Il panorama dell’innovazione italiano sta vivendo una fase di profonda trasformazione. Se da un lato il 2025 si è chiuso come un anno record per il Venture Capital, dall’altro il numero complessivo di startup registrate mostra i primi segnali di un “assestamento selettivo”.
1. I Numeri del Venture Capital: Un 2025 Storico
Il 2025 è stato l’anno della svolta per i capitali investiti. Secondo i principali osservatori (Bain & Company, Azimut, AIFI), l’Italia ha finalmente infranto barriere storiche:
- Investimenti Totali: Sono stati investiti oltre 2,3 miliardi di euro (includendo round diretti e corporate venture capital), con una crescita che ha superato il 30% rispetto all’anno precedente.
- Mega-Deal: Per la prima volta, l’Italia ha visto una concentrazione significativa di round superiori ai 100 milioni di euro, riducendo il gap con mercati come Francia e Spagna.
- Settori Trainanti: L’Intelligenza Artificiale, il Deep Tech e l’Healthcare hanno catalizzato oltre il 50% dei capitali totali.
2. Demografia delle Startup: Qualità oltre la Quantità
A fronte di più capitali, il numero “nominale” di startup innovative iscritte al registro speciale ha subito una lieve flessione (circa -4%), assestandosi intorno alle 11.000 – 12.000 unità.
Nota di analisi: Questo calo non è necessariamente negativo. Indica una maturazione dell’ecosistema: meno “esperimenti” estemporanei e più aziende che puntano a diventare Scale-up strutturate.
3. La Geografia dell’Innovazione
La distribuzione territoriale rimane fortemente polarizzata, ma con segnali di vivacità dal Sud:
- Lombardia: Si conferma il cuore pulsante, ospitando quasi il 30% delle startup italiane e attirando oltre il 60% degli investimenti totali.

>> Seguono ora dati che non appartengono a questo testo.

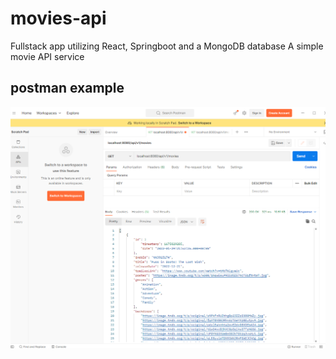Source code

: # movies-api
Fullstack app utilizing React, Springboot and a MongoDB database
A simple movie API service

## postman example

<p align="center"><img src = "/images/demo.png"/></p>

- Lazio e Campania: Seguono come hub principali, con Napoli che si consolida come terzo polo tecnologico nazionale.
4. Le Sfide del 2026: “Normalizzazione” e Geopolitica
Per l’anno in corso, le prospettive restano solide ma con una cautela dovuta al contesto macroeconomico:
- Tassi di interesse: Nonostante una parziale discesa, il costo del denaro resta un freno per i round di tipo “Seed” (quelli iniziali).
- Exit Strategy: L’Italia soffre ancora di una carenza di “exit” (vendite o quotazioni in borsa), rendendo più lento il ricircolo dei capitali.
- Società Benefit: Cresce l’attenzione alla sostenibilità: a fine 2025 si contavano oltre 5.500 società benefit, segno che l’innovazione italiana è sempre più legata all’impatto sociale e ambientale.
In sintesi
L’Italia non è più il “fanalino di coda” d’Europa per l’innovazione, ma deve ancora risolvere il problema della scalabilità: abbiamo ottime idee e ottimi tecnici, ma facciamo ancora fatica a creare “unicorni” (aziende da oltre 1 miliardo di valutazione) con la stessa frequenza dei nostri vicini.